National Book Critics Circle Award Nominee
A New York Times Notable Book
A Los Angeles Times Best Book
A San Francisco Chronicle Best Book
One of the distinguishing features of modern life is that it supplies countless opportunities for regarding (at a distance, through the medium of photography) horrors taking place throughout the world. Images of atrocities have become, via the little screens of the television and the computer, something of a commonplace. But are viewers inured—or incited—to violence by the depiction of cruelty? Is the viewer's perception of reality eroded by the daily barrage of such images? What does it mean to care about the sufferings of people in faraway zones of conflict?

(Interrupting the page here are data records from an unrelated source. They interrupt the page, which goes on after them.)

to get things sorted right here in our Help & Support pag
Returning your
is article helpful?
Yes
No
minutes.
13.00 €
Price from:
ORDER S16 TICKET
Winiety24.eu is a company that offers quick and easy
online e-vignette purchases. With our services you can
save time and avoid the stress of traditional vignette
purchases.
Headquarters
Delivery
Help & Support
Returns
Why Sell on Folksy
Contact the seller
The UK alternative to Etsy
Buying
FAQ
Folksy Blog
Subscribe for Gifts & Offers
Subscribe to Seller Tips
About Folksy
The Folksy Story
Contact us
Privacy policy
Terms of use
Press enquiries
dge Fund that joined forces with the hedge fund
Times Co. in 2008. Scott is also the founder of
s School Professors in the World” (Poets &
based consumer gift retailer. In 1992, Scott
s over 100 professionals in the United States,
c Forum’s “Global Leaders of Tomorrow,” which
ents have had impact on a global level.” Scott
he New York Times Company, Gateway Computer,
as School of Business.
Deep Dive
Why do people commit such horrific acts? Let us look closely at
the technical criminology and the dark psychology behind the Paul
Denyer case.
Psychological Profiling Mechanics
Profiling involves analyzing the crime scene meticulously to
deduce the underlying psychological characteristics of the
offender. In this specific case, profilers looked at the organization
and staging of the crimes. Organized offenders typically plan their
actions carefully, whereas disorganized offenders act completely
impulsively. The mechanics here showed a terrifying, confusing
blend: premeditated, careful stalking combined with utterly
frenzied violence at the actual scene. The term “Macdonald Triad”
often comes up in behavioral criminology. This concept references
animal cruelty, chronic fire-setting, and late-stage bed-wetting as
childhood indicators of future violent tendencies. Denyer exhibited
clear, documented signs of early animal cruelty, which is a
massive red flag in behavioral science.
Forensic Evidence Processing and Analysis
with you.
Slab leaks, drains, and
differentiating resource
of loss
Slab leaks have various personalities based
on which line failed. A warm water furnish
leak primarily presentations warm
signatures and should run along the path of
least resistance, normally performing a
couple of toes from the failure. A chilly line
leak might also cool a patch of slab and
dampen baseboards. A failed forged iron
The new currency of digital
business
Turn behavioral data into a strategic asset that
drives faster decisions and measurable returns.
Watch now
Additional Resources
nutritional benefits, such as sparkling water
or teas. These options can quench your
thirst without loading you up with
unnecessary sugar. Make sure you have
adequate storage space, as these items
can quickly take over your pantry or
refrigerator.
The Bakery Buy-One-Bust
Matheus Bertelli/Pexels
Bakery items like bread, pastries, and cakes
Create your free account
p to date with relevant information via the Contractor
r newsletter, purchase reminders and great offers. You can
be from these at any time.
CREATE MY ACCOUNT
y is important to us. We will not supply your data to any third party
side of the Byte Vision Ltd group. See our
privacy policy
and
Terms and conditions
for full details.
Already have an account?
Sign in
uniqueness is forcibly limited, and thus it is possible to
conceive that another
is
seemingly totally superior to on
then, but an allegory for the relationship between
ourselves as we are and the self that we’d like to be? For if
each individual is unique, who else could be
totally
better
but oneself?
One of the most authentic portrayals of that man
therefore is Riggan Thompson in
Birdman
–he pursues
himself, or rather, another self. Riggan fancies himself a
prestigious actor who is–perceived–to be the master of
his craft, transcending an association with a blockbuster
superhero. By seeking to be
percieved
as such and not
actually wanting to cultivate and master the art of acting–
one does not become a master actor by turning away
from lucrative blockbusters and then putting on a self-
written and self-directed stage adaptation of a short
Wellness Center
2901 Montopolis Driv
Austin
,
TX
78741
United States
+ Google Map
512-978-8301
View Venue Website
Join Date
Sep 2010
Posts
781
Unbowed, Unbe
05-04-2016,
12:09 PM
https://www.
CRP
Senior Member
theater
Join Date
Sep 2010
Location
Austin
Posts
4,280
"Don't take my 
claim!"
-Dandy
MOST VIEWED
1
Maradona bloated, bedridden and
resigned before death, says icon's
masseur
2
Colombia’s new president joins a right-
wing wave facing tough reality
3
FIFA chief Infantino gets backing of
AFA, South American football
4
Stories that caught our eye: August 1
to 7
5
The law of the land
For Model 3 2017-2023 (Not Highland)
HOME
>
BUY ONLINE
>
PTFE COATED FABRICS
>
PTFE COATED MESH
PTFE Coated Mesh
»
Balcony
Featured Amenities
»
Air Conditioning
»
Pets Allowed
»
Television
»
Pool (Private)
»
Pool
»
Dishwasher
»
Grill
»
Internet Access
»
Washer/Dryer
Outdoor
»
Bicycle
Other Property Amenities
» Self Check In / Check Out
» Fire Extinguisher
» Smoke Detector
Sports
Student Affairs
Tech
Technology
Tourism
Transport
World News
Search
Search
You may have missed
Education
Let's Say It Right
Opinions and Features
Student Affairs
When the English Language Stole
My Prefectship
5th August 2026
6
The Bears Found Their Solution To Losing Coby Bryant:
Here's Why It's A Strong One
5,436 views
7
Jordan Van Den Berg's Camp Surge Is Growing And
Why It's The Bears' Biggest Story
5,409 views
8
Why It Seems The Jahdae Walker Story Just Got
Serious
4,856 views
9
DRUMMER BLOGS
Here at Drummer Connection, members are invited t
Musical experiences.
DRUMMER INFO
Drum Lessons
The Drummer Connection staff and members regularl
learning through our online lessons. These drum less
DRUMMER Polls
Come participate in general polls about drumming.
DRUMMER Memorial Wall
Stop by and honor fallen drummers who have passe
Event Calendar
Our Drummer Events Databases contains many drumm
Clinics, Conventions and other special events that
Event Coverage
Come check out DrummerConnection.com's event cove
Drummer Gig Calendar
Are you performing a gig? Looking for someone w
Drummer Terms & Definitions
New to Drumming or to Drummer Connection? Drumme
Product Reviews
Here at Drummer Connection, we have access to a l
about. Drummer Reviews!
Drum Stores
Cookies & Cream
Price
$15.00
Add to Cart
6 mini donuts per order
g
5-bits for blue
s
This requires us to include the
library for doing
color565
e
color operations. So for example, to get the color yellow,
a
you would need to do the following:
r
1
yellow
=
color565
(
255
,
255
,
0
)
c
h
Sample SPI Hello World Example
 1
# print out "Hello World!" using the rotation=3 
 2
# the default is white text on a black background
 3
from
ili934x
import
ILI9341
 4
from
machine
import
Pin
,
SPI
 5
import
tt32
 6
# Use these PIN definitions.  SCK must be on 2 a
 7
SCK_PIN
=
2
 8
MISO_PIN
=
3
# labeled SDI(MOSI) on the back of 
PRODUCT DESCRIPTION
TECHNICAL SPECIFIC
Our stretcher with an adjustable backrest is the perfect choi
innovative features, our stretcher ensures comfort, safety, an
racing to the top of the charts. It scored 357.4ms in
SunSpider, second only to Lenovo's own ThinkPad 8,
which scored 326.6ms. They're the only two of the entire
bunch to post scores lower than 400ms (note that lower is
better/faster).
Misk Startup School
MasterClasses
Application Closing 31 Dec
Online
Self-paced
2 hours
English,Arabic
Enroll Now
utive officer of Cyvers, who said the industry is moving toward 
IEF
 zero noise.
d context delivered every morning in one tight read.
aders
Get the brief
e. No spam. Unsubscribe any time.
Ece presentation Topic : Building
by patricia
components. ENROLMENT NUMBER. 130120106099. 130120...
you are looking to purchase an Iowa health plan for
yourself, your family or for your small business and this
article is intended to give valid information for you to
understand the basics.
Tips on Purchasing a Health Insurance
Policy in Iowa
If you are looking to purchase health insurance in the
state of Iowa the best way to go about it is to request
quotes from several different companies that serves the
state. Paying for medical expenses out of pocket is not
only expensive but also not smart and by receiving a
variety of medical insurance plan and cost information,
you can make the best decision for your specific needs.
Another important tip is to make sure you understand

Susan Sontag's now classic book On Photography defined the terms of this debate twenty-five years ago. Her new book is a profound rethinking of the intersection of "news," art, and understanding in the contemporary depiction of war and disaster. She makes a fresh appraisal of the arguments about how pictures can inspire dissent, foster violence, or create apathy, evoking a long history of the representation of the pain of others—from Goya's The Disasters of War to photographic documents of the American Civil War, lynchings of blacks in the South, the First World War, the Spanish Civil War, the Nazi death camps, and contemporary images from Bosnia, Sierra Leone, Rwanda, Israel, and Palestine, and New York City on September 11, 2001.
This is also a book about how war itself is waged (and understood) in our time, replete with vivid historical examples and a variety of arguments advanced from some unexpected literary sources. Plato, Leonardo da Vinci, Edmund Burke, Wordsworth, Baudelaire, and Virginia Woolf all figure in this passionate reflection in the modern understanding of violence and atrocity. It includes as well a stinging attack on the provincialism of media pundits who denigrate the reality of war, and a political understanding of conflict, with glib talk about a new, worldwide "society of spectacle." Just as On Photography challenged how we understand the very condition of being modern, Regarding the Pain of Others will alter our thinking not only about the uses and meaning of images, but about the nature of war, the limits of sympathy, and the obligations of conscience.